My hope in this new year is that, as judges, we stop some behaviors as the calendar starts over. We should not fall into a lemming mentality and the preordained winner, which seems to happen every March when a lot of the judging becomes mechanical. Remember, we are in the first lap of a horse race now. Everybody is jockeying for position to get ready for the end of the first turn (which is March on the dog show calendar). As an exhibitor, you are all in, looking to just get to the left lane to run it in by year’s end.
I want us to create an environment of higher trust where we can maintain the credibility and sustainability of the sport for everyone so that we have the best of quality. We need to maintain a narrative supporting breeders and exhibitors in an environment of kindness and an exchange of knowledge. It is my opinion that the entire culture of the sport could benefit from some rebranding, and many participates need to have a better awareness of quality or lack thereof. Similarly, there needs to be a willingness on the part of both the exhibitor and the judge to continue to learn. That’s the goal; to create better awareness across the board, which I think starts with identifying some of the challenges we face routinely with quality in the sport. Setting a high bar reminds everyone that we should all have a level of quality in mind that is, hopefully, high and somewhat unobtainable.
As judges, we must be strong enough in our convictions to say that a dog is lacking quality when the entire core of judges is indicating we are wrong.
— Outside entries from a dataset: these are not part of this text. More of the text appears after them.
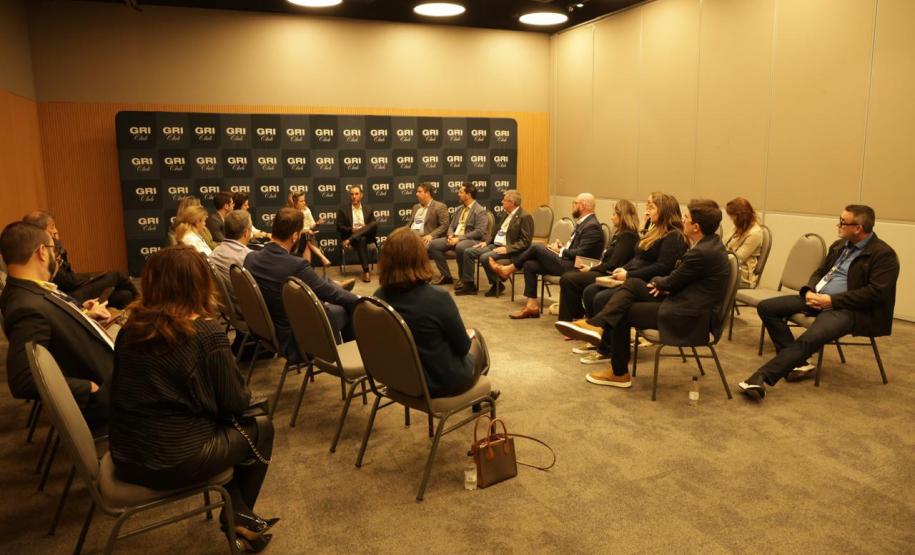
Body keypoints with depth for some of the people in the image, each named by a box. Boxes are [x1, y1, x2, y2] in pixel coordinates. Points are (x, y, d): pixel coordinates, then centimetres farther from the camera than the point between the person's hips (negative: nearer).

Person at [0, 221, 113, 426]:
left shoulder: (32, 292, -1)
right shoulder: (29, 306, -28)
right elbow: (23, 382, -31)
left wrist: (83, 315, -1)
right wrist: (90, 388, -24)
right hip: (99, 399, -9)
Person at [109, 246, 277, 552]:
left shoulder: (130, 328, 1)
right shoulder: (207, 332, -17)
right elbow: (235, 404, -12)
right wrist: (243, 394, 11)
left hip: (125, 455, 7)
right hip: (173, 460, -6)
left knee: (226, 425, 26)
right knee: (260, 428, 16)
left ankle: (238, 512, 30)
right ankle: (237, 514, 34)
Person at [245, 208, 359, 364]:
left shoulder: (251, 258, -9)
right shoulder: (297, 266, -30)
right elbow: (332, 293, -16)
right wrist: (359, 300, 2)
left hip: (265, 332, 7)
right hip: (295, 340, -7)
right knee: (346, 309, 12)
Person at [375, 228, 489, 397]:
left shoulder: (379, 297, -14)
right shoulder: (438, 298, -31)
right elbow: (462, 347, -16)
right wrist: (469, 335, 8)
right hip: (443, 380, -4)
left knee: (467, 337, 29)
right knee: (475, 336, 27)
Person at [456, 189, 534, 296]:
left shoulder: (525, 217, -12)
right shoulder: (507, 214, 15)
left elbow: (525, 242, -17)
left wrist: (507, 248, -24)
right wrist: (486, 242, 9)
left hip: (510, 251, -9)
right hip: (495, 245, 9)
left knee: (485, 257, -30)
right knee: (468, 252, -3)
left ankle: (497, 285, -7)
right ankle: (468, 284, 1)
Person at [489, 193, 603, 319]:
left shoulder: (592, 226, -14)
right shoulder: (583, 222, 17)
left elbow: (580, 253, -21)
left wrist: (560, 251, -7)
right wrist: (563, 248, 2)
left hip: (573, 267, -10)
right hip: (567, 262, 10)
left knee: (537, 248, -15)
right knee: (529, 265, -3)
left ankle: (508, 270, 5)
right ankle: (532, 306, -2)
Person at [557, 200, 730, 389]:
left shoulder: (702, 253, -26)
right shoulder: (711, 242, 5)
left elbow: (670, 283, -14)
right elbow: (680, 276, 13)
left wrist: (657, 281, 7)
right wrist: (661, 283, -4)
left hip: (691, 318, -9)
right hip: (688, 300, 9)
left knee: (623, 313, -2)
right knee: (633, 284, 0)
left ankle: (619, 373, 14)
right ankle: (597, 325, -7)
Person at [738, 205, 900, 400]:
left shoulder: (884, 255, -7)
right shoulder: (840, 245, 16)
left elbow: (875, 293, -16)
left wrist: (831, 300, -20)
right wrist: (810, 291, -2)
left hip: (847, 308, -8)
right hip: (818, 298, 9)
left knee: (809, 339, -35)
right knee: (766, 307, -7)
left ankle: (761, 378, -40)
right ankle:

Do you fold under the pressure or do you keep your bar high? The true beauty of the sport is that judging is a singular experience. It’s your own path to take and you have to stay strong.
Last year, I informed my New Year’s Eve guests that it was the year of “making an effort.” This year, we regrouped and I came up with 2025 as the year of “we deserve better.” We don’t want the same, we want better. We want to live better. We want for better. We need to perform to a higher standard across the board. Set your bar higher! And since the sport is driven by goals, why not have this be one of the goals?